Cox’s essays are impassive and austere reflections of the subject matter discussed. He never grandstands yet his judgment is ever delivered with the looming finality of amassing clouds before a storm. His argument accrues point-by-point without pausing to worry over whether any reader might be stumbling to keep up. There is no skimming his sentences. As for the author himself, “Cox had no doubt about the quality of his essays.” (xxxii) There is evidence he tested poetry’s waters. A “sort of mini-opera about a hundred lines long, very personal” (xxxi) a poem titled “The Manor” remains unpublished. Cox mentioned it to Bunting and showed it to Niedecker only to receive her friendly encouragement to keep at his prose. Cid Corman looked at some Cox poems and offered him a shrugging “all the work suggests intelligence and possibility” (xxxi) while Eliot Weinberger unhelpfully found “The Manor” to be “either a conglomeration of a half-dozen or so very fine poems, or else it is the outline for a book-length poem.” (xxxi) Needless to say, Cox never found his own poems in print.

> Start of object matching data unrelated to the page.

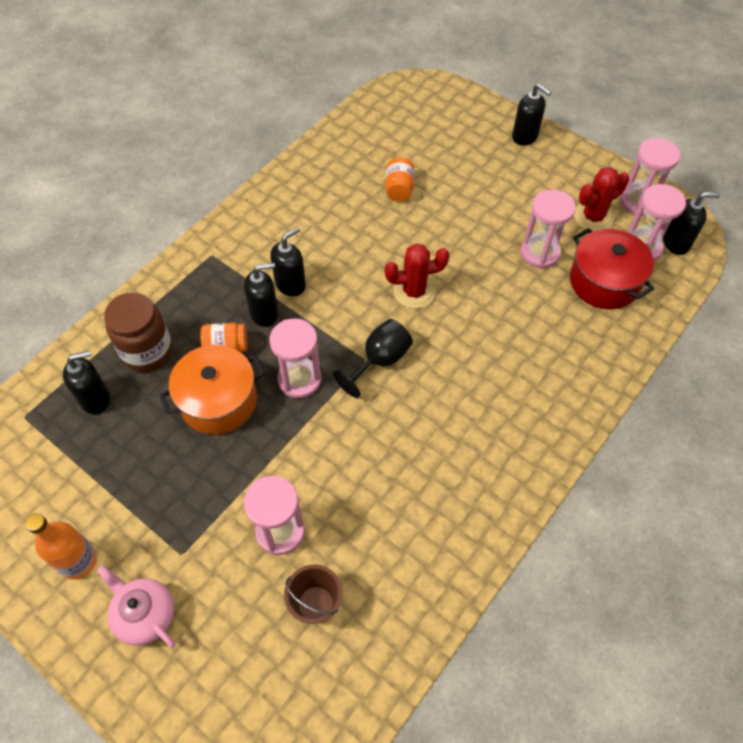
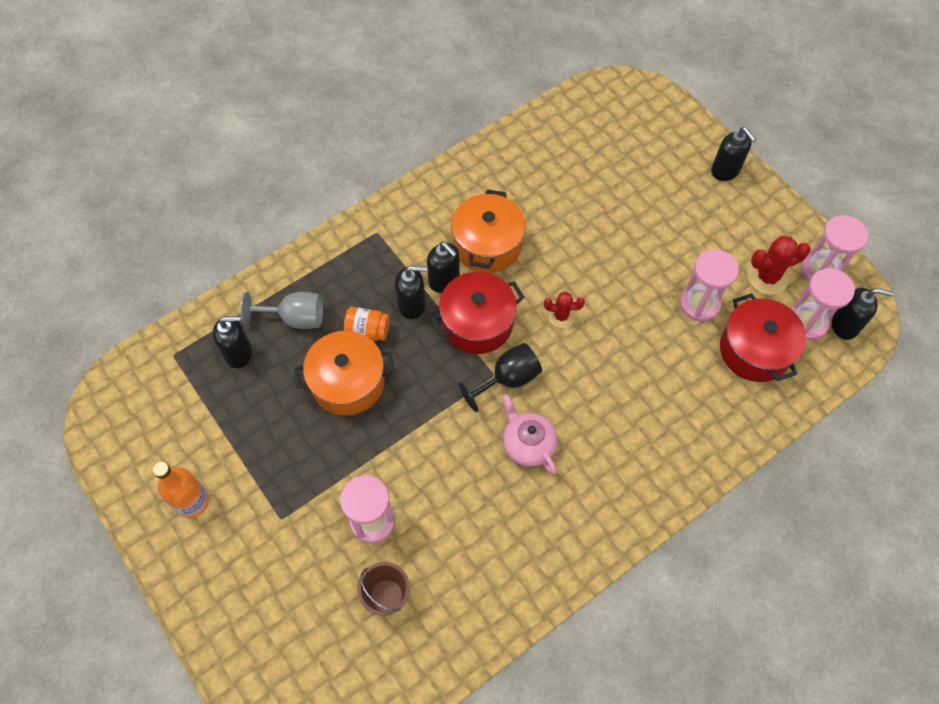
camera: 15 degrees right, 5 degrees up
pink teapot [97,565,176,648] -> pink teapot moved to [502,395,558,474]
brown jar [104,292,173,373] -> grey goblet [240,292,323,329]
pink hourglass [269,319,321,398] -> none
black soap dispenser [270,227,306,296] -> black soap dispenser turned 75 degrees clockwise [427,242,460,293]
orange jar [385,157,414,202] -> none
red cactus [385,244,450,309] -> red cactus [544,292,585,328], size x0.63
none -> red pot [431,272,525,354]
none -> orange pot [451,189,526,273]

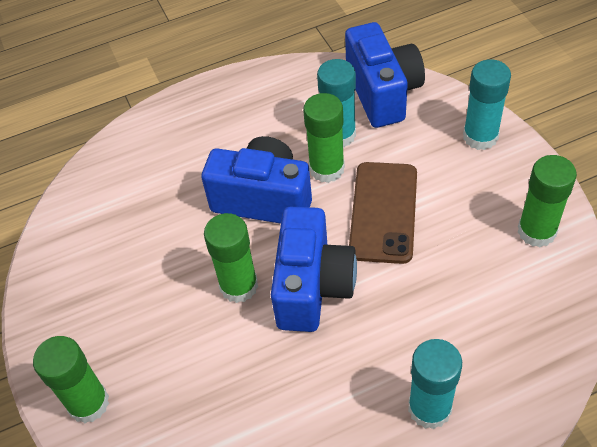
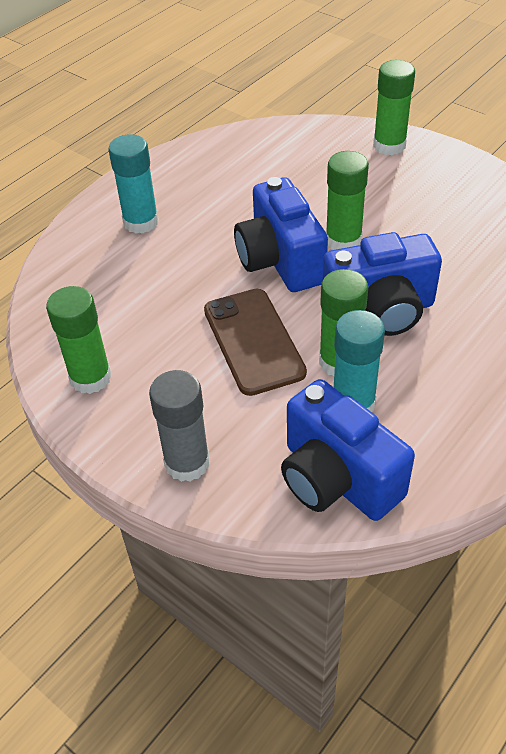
camera: 150 degrees right, 5 degrees down
turquoise glue stick [463,59,511,150] -> grey glue stick [149,370,210,482]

But it hardly matters. His commentaries upon the works of others are from out an upper air of refined grandeur. He was not chasing after elusive phantoms of youth or settling any scores. His critical evaluations assess with admirable restraint. There are few other examples of such highly skilled independent criticism sustained across a broad array of subjects over so many years. Cox set the bar high for all those following after him. 

*****  
     
Patrick James Dunagan lives in San Francisco and works at Gleeson Library for the University of San Francisco. He is a graduate of the Poetics Program from the now-defunct New College of California, where he studied under Tom Clark, Adam Cornford, Gloria Frym, Joanne Kyger, George Mattingly, and David Meltzer. Alongside poets Marina Lazzara and Nicholas Whittington, he’s currently at work editing together an anthology of critical writings by Poetics Program alumni and faculty. His books include: GUSTONBOOK (Post Apollo, 2011), Das Gedichtete (Ugly Duckling, 2013), from Book of Kings (Bird and Beckett Books, 2015), Drops of Rain / Drops of Wine (Spuyten Duyvil, 2016), and THE DUNCAN ERA: One Reader's Cosmology (Spuyten Duyvil, 2016). He edited and wrote the introduction for Owen Hill’s A Walk Among the Bogus (Lavender Ink, 2014).